Who this is for: Engineers deploying MVI models to real inspection workflows, IT teams managing inference infrastructure, and project leads who need to understand the gap between "model trained" and "model trusted in production." The lab is easy. The field is where it counts.
Read Time: 20-22 minutes
The 15-Point Accuracy Drop Nobody Warns You About
Your model scores 96% in testing. You deploy it. Field accuracy: 81%.
You are not the first. You will not be the last. Every visual inspection model loses accuracy when it moves from lab to field. The question is whether you planned for it.
A packaging company trained an MVI model to detect seal defects on food containers. Lab performance: 97.3% accuracy. Production line performance, day one: 82.1%. The quality manager pulled the plug.
Six weeks later, after adding production-line images to the training set, tuning the confidence threshold, and implementing a two-stage pipeline:
Production accuracy: 95.8%. False alarm rate: 2.3%. The quality manager became the model's biggest advocate.
The difference was not a better algorithm.
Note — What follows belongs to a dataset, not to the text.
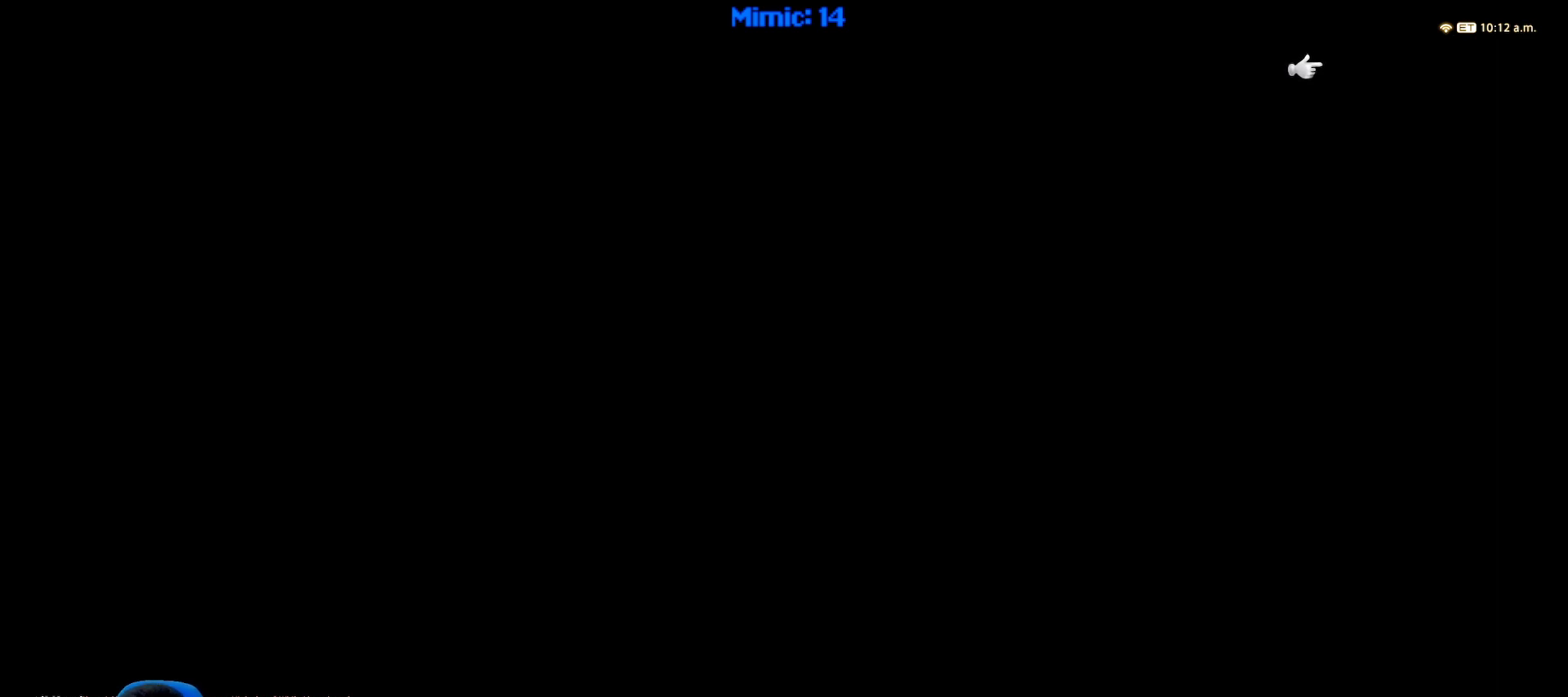
{"keys": [], "events": []}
It was a better deployment strategy.
The Deployment Checklist
Do not deploy without completing every item. This is the checklist the packaging company wished they had on day one.
MVI PRODUCTION DEPLOYMENT CHECKLIST
====================================
PRE-DEPLOYMENT
──────────────
[ ] Model tested on images from production camera/source
(Not lab images. Not stock photos. YOUR images.)
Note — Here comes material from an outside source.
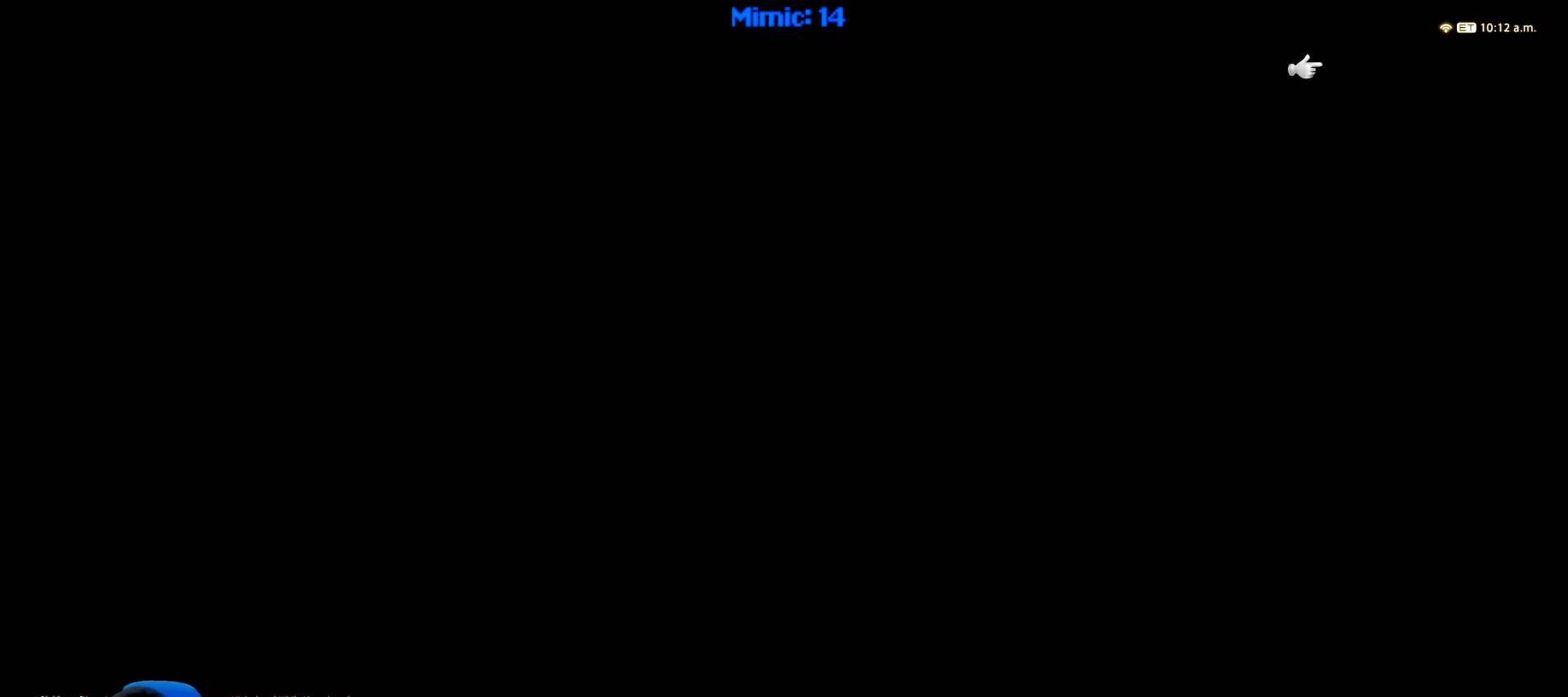
{"keys": ["alt_l", "tab"], "events": [[467, "alt_l", "down"], [500, "tab", "down"]]}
[ ] Accuracy metrics calculated on held-out test set
- Precision per class: ______
- Recall per class: ______
- F1 per class: ______
- mAP (if detection): ______
[ ] Confidence threshold determined
(See tuning section below)
[ ] Inference latency measured
- Average: ______ ms
- P99: ______ ms
- Acceptable for use case? [ ]
[ ] Human review workflow defined
- Who reviews flagged detections?
- What is the review SLA?
- How are overrides recorded?
[ ] Rollback plan documented
- How to revert to previous model?
- How to disable AI and fall back to manual?
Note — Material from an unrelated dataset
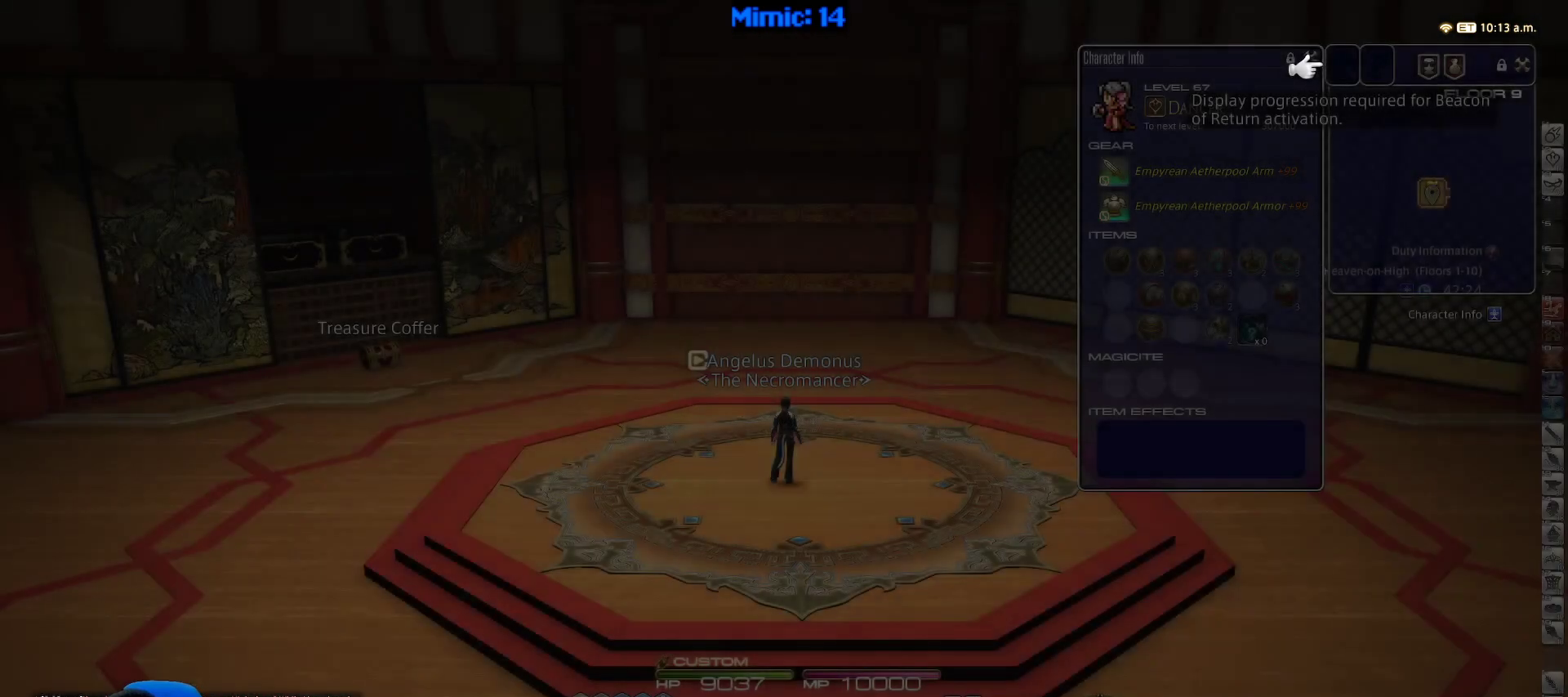
{"keys": ["alt_l"], "events": [[100, "tab", "up"]]}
- Who has authority to roll back?
DEPLOYMENT
──────────
[ ] Shadow mode enabled (AI runs, no business action)
[ ] Shadow mode duration: ______ days/weeks
[ ] Human inspector validates shadow results daily
[ ] Accuracy tracking dashboard configured
[ ] Alerting thresholds set for performance drops
POST-DEPLOYMENT
───────────────
[ ] Shadow mode results reviewed
[ ] Go/no-go decision documented
[ ] Transition to production mode authorized
[ ] Monitoring dashboard live
[ ] Retraining schedule established
[ ] First retraining data collection startedShadow Mode: Prove It Before You Trust It
Shadow mode is the single most important deployment concept. It is the difference between a model that earns trust and a model that gets unplugged.
How Shadow Mode Works
SHADOW MODE ARCHITECTURE
========================
Image Captured
│
├──> Human Inspector reviews (NORMAL PROCESS)
│ Records findings
│ Creates work orders
│
└──> MVI Model analyzes (SHADOW PROCESS)
Records predictions
NO business action taken
NO work orders created
After N days:
┌──────────────────────────────────┐
│ COMPARE: │
│ Human findings vs MVI findings │
│ │
│ MVI caught everything human did │
│ + MVI caught 12 more defects │
│ + MVI had 8 false positives │
│ │
│ DECISION: Deploy to production │
│ with human verification tier │
└──────────────────────────────────┘Shadow Mode Duration
SHADOW MODE TIMELINE
====================
MINIMUM: 2 weeks
- Captures weekday and weekend variation
- Enough volume for statistical confidence
RECOMMENDED: 4 weeks
- Captures monthly patterns
- Includes maintenance events
- Broader condition diversity
EXTENDED: 8 weeks
- For safety-critical applications
- Captures seasonal variation (if applicable)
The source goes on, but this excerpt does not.